Today is finally the day that Final Fantasy Tactics A2 is to be released, and it’s been a long wait. Its been a couple months short of five years, actually, since Final Fantasy Tactics Advance was released for the Gameboy Advance.
In celebration of this event, and to kill time before I can slip out of work and pick up my copy from EB Games, I thought it might be fitting to revisit the original Tactics game. No, I am not talking about Tactics Advance, but rather about the reigning champion of strategy RPGs, Final Fantasy Tactics for the PlayStation.
Final Fantasy Tactics is without a doubt in my top five of all time favorite video games, and for a while I was obsessed with it. I still have my 170 hour file to prove it, backed up about 5 times across three different memory cards. 170 hours is, incase you don’t have your calculators handy, 5.83 days of straight video game enchantment. I think it’s safe to say that I destroyed and dominated every aspect of that game. I exploited every trick, maxed out every hidden character, stole every uncommon item- and then recorded and complied it, along with every other guide and trick sheet I found in what would become my most epic accomplishment to date: what I refer to as the “Tactics Bible”.
Now when I say that the Tactics Bible has everything in it, I mean everything. The stealing guide, the Cloud guide, the entire battle mechanics guide, walkthrough, Rafa/Malak guide, the level-down guide, everything. All crammed into a 4″ binder, arranged and organized by section.
Final Fantasy Tactics was released in January of 1998, only three months after Final Fantasy VII. Unfortunately, Final Fantasy Tactics was overshadowed by the massive success of Final Fantasy VII and never really gained as much of a following as it should have. Final Fantasy Tactics was the brain child of Yasumi Matsuno, mastermind behind the Ogre games to which FFT owes many of its gameplay mechanics. Matsuno left Ogre developer Quest in 1995 to join Square and his first task was creating the land of Ivalice and developing the epic world of Final Fantasy Tactics.
The world that Matsuno created with Final Fantasy Tactics, Ivalice, has become somewhat of a staple in the Final Fantasy universe. Two of Matsuno’s subsequent games, Vagrant Story and Final Fantasy Tactics Advance both had their stories unfold in the world of Ivalice, as well as the Yasumi Matsuno’s final Square-Enix masterwork, Final Fantasy XII. Unfortunately, Yasumi Matsuno left SquareEnix in August 2007 due to health reasons, so FInal Fantasy Tactics A2 serves as the first in the series, as well as the first adventure set in Ivalice that was created without his involvement.

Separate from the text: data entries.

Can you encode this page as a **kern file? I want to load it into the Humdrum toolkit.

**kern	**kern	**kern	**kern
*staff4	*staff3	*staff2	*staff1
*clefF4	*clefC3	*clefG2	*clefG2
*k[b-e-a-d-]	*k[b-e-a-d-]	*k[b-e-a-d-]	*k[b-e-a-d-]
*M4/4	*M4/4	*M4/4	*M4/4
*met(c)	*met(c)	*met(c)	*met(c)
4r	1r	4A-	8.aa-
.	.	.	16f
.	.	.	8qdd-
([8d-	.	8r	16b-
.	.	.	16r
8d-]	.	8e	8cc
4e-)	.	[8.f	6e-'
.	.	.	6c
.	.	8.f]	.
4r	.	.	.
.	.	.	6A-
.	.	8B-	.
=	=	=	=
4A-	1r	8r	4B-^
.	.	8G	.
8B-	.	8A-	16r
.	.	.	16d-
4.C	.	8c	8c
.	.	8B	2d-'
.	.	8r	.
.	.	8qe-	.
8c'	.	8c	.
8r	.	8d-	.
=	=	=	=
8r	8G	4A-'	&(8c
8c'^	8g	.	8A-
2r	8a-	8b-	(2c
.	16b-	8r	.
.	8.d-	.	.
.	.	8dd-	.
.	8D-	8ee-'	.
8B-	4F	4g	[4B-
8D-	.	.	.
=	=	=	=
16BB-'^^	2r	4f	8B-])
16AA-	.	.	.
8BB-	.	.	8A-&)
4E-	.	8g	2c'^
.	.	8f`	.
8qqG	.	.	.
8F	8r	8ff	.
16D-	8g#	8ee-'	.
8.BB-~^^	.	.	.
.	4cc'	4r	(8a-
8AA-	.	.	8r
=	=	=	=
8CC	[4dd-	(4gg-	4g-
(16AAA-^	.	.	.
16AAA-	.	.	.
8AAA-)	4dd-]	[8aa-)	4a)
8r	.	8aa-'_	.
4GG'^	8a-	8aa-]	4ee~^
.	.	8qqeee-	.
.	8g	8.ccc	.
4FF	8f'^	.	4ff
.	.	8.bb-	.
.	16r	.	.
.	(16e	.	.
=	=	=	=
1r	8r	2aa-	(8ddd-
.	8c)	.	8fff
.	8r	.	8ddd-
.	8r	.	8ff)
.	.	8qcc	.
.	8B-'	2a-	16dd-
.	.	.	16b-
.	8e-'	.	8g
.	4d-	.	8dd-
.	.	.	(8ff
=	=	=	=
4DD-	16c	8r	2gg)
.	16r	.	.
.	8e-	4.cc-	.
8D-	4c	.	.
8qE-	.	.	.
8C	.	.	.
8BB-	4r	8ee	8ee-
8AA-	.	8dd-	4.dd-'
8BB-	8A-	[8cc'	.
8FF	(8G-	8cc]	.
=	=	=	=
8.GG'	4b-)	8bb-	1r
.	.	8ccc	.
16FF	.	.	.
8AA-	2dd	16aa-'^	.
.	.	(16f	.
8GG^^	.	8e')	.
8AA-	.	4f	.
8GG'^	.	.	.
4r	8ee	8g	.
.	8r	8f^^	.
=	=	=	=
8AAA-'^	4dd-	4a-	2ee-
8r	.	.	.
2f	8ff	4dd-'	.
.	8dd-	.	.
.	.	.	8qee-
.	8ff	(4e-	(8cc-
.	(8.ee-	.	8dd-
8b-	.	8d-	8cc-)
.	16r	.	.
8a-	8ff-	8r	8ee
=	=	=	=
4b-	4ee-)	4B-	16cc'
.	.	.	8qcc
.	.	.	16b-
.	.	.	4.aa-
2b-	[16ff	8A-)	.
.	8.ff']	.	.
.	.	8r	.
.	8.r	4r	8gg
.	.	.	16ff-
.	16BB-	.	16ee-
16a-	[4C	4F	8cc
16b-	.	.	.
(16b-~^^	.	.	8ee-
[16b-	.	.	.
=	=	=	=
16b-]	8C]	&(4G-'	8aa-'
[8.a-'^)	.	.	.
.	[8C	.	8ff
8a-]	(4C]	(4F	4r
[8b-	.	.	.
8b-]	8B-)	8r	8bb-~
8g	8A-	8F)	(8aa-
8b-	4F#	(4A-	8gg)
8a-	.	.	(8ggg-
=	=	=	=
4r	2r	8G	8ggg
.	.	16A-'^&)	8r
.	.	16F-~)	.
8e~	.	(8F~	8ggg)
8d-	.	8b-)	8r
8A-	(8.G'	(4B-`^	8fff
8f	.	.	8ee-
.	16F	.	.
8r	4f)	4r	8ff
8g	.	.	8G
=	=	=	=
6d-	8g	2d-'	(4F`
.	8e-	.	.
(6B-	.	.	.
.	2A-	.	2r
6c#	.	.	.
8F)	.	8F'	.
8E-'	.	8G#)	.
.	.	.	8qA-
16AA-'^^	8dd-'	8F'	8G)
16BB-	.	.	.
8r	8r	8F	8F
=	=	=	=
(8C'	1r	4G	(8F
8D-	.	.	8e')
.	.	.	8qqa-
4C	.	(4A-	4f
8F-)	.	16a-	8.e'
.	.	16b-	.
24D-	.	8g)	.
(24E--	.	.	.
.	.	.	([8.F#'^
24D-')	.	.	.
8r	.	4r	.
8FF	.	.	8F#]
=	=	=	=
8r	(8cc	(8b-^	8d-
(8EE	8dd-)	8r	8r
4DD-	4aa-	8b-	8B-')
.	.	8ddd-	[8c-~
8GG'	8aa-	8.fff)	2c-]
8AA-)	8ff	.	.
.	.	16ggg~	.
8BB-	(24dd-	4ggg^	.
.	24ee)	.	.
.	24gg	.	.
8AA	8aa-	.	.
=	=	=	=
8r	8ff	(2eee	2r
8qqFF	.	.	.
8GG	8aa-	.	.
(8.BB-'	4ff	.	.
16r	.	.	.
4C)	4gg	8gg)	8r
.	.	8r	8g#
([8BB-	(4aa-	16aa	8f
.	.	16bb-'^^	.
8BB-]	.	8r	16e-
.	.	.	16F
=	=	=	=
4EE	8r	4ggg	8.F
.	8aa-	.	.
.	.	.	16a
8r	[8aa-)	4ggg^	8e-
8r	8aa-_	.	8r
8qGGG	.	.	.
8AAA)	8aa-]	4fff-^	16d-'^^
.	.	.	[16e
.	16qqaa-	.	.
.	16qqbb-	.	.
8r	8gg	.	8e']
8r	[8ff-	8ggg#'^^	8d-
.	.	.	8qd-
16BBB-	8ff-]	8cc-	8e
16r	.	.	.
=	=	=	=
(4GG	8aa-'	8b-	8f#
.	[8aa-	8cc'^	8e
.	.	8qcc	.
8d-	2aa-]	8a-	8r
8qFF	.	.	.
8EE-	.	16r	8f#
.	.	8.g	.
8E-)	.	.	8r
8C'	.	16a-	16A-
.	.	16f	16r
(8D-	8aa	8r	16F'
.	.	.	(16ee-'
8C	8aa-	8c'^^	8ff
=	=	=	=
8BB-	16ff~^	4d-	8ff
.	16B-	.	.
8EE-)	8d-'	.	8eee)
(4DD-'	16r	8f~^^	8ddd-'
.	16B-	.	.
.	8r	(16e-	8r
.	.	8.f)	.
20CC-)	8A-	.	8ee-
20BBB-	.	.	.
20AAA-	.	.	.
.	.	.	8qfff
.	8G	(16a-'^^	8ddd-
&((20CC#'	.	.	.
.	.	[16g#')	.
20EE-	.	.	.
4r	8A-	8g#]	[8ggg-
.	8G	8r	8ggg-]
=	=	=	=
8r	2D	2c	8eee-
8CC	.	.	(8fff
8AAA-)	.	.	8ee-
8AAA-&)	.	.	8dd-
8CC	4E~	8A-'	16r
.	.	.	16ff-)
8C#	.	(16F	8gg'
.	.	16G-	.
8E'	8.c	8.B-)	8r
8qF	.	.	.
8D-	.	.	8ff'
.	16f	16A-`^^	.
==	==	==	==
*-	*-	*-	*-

I only hope that FFTA2 can live up to the sheer depth and customization of the original Tactics. I was kind of let down with Tactics Advance, mainly because it seemed to be too ‘kid friendly’. Gone was the murder, betrayal, and misplaced loyalties of the original and in it’s place were snowball fights and battles governed by judges with laws. Seriously, the playable character body count and betrayal count was through the roof in Final Fantasy Tactics, probably higher than every other Final Fantasy game combined. It had a mature plot full of tension and intrigue, with deep religious and political undertones. On top of that, it had one of the saddest, unexpected, and satisfying endings in the entire Final Fantasy series, number titles included.
I will find out soon enough, because when I am done typing this section I am going to slip out the back door and head over the Northgate Mall to grab my copy. We’ll see if Matsuno’s legacy is strengthened or destroyed.